É bizarra a sensação de estar num mundo com aspeto de desenho animado, sentado à volta de uma fogueira que não aquece, num acampamento montado numa ilha flutuante, em conversa com uma banana antropomórfica com óculos de sol. É bizarra porque parece tão natural, como se de facto para este mundo estranho o nosso corpo tivesse sido transportado. É o poder da realidade virtual, imersiva e capaz de enganar o cérebro por mais que este mantenha firme, em pano de fundo, a convicção de que está na sala da própria casa.

Já cá discorri sobre a realidade virtual fora do contexto de acessório caseiro e a sua capacidade de aumentar experiências em formato arcada onde o investimento é distribuído por um grande número de utilizadores. Mas também dentro de casa, a realidade virtual já muda o mundo de muitos. E embora vá falar de um “jogo” gratuito na Steam, podemos considerar esta utilização da RV mais como o acesso a uma plataforma, do que como acessório de um tradicional videojogo.

Tal como os seus predecessores, como Second Life, VR Chat oferece um espaço que só existe em 1s e 0s, mas que os seus utilizadores ocupam e utilizam para diversos fins. A adição da realidade virtual à fórmula, aproxima ainda mais a experiência do real, pelo menos no que à nossa perceção diz respeito.

Assim, um computador e um dispositivo de realidade virtual criam um portal para um mundo novo, ainda a ser explorado por pioneiros, onde ainda estamos a aprender a viver.

Estas novas fronteiras e os seus habitantes tÊm histórias para contar.

Nesta materialização do ciberespaço à qual podemos aceder de corpo inteiro, ficam para trás todas as limitações da realidade. Tal como num filme de ficção dos anos 80, ou no recente Ready Player One de Steven Spielberg, o mundo digital já é habitável. O espaço é moldado à nossa vontade, escolhendo entre inúmeros mundos criados pela comunidade para visitar apenas à distância de um ecrã de carregamento. Optamos por interagir apenas com o que nos agrada. O som da chuva incomoda? Não quero música ambiente? Desligo-as na minha instância. A paisagem de uma cidade é demasiado corriqueira? Que tal mudá-la para uma vista do espaço sideral?

__Objetivos__:
[A] Responda com base no excerto sobre realidade virtual:
(i) Com quem se conversa no acampamento da ilha flutuante?
(ii) Que predecessor do VR Chat é nomeado?
(iii) Que filme recente de Steven Spielberg é mencionado?
[B] Transcreva do excerto sobre realidade virtual o trecho entre "Tal como os" e "aprender a viver.", inclusive.
Os dados não fazem falta para esta parte.

__Linhas__:
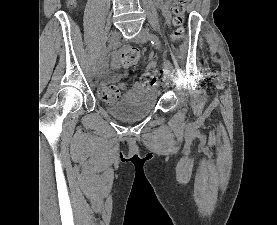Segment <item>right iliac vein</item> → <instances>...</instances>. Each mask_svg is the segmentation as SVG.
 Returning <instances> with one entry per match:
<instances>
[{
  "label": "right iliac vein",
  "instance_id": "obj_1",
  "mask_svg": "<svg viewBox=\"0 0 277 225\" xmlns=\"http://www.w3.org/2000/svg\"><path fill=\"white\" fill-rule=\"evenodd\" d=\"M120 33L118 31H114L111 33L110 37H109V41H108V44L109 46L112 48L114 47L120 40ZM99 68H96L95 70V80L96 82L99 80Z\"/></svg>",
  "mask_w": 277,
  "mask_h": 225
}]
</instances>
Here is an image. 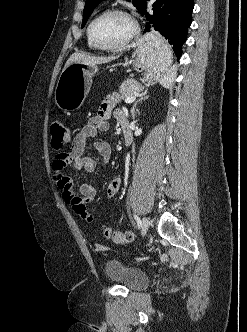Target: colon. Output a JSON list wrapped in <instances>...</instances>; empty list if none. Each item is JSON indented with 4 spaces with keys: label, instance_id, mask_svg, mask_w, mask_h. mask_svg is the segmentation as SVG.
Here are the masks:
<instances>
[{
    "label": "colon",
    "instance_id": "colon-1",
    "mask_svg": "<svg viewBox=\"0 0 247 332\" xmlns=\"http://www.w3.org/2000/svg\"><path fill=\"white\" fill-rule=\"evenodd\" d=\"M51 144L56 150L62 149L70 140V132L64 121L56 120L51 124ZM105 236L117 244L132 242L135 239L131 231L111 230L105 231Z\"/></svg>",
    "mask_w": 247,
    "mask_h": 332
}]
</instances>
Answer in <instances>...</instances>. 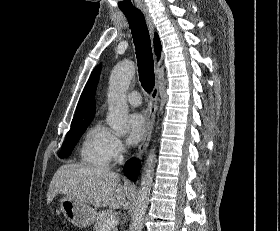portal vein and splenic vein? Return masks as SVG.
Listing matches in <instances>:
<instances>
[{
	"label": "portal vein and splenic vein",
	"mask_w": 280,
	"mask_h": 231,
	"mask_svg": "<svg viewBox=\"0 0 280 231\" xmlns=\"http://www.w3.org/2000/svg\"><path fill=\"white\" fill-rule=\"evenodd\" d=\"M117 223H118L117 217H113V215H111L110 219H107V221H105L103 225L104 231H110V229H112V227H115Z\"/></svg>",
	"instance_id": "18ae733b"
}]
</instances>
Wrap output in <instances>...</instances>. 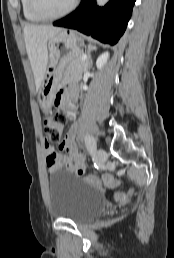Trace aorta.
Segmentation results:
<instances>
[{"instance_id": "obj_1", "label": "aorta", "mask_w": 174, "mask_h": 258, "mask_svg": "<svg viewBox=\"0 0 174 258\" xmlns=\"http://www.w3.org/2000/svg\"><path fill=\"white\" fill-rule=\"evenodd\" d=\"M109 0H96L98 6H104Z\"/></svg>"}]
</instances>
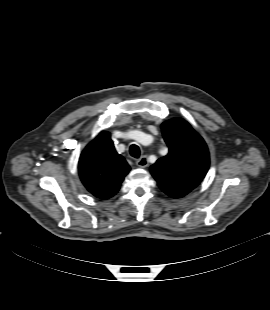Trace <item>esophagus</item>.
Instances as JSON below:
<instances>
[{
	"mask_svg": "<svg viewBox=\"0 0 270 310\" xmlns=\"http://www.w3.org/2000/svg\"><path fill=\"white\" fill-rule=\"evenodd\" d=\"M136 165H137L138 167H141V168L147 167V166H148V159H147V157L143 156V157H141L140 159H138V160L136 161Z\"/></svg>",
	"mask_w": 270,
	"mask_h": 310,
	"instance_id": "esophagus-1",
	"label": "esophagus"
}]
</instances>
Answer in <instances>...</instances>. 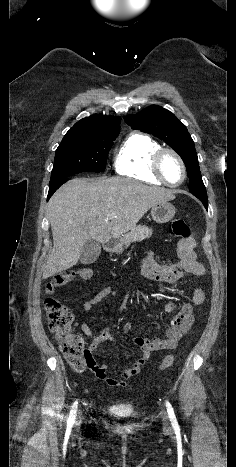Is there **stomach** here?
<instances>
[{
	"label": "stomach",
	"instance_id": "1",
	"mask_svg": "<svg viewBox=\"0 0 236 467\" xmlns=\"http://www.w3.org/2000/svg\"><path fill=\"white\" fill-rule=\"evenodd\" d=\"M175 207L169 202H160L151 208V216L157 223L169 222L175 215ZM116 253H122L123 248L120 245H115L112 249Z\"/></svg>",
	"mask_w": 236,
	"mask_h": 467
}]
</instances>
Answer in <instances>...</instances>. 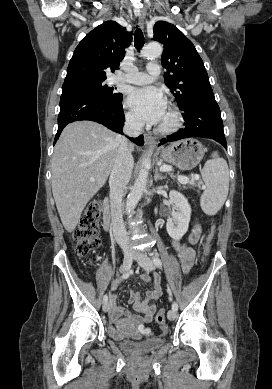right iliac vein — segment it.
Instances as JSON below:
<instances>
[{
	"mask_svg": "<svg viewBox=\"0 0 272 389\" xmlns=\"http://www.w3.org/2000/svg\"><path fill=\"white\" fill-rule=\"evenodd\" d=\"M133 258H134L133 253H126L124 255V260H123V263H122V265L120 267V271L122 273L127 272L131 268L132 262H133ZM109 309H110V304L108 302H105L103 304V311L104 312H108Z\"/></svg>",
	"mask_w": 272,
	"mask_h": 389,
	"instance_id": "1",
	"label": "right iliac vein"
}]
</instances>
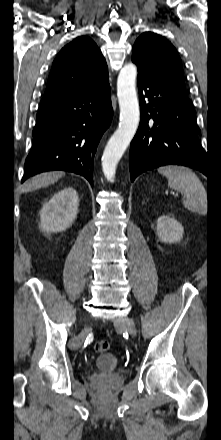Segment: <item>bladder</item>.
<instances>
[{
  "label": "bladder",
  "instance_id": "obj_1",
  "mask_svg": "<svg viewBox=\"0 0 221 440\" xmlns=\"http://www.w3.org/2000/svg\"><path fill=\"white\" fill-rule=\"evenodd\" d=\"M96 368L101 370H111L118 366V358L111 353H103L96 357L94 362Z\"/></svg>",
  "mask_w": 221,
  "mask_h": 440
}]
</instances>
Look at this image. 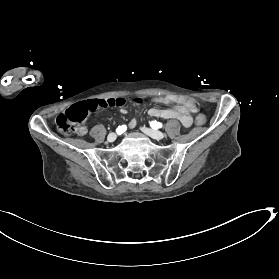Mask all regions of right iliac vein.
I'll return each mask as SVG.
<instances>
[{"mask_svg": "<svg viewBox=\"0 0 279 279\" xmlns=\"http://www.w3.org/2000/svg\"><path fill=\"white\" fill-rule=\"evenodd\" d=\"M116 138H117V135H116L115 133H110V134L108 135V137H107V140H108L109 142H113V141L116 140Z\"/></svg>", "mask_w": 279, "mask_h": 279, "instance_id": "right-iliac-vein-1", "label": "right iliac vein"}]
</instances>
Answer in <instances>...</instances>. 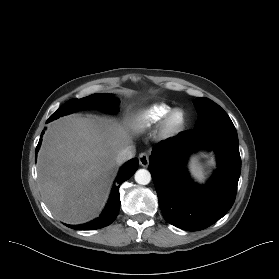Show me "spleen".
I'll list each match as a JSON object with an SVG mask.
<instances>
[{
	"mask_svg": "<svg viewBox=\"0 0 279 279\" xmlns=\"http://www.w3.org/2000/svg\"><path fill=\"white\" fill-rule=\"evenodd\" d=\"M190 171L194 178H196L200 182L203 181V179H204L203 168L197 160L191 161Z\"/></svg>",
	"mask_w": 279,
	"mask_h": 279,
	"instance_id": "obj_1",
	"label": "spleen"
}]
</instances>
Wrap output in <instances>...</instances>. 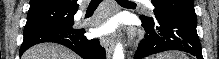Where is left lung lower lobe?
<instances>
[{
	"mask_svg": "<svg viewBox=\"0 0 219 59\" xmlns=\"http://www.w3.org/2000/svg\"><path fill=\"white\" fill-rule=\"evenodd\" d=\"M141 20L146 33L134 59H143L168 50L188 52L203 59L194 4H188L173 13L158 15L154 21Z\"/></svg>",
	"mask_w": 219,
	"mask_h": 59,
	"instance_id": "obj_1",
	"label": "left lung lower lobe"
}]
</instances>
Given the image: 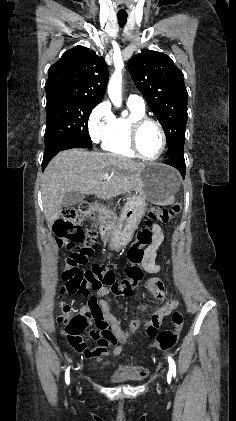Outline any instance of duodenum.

__Resultados por tarefa__:
[A]
(i) Com uma banana antropomórfica com óculos de sol.
(ii) Second Life.
(iii) Ready Player One.

[B]
Tal como os seus predecessores, como Second Life, VR Chat oferece um espaço que só existe em 1s e 0s, mas que os seus utilizadores ocupam e utilizam para diversos fins. A adição da realidade virtual à fórmula, aproxima ainda mais a experiência do real, pelo menos no que à nossa perceção diz respeito.

Assim, um computador e um dispositivo de realidade virtual criam um portal para um mundo novo, ainda a ser explorado por pioneiros, onde ainda estamos a aprender a viver.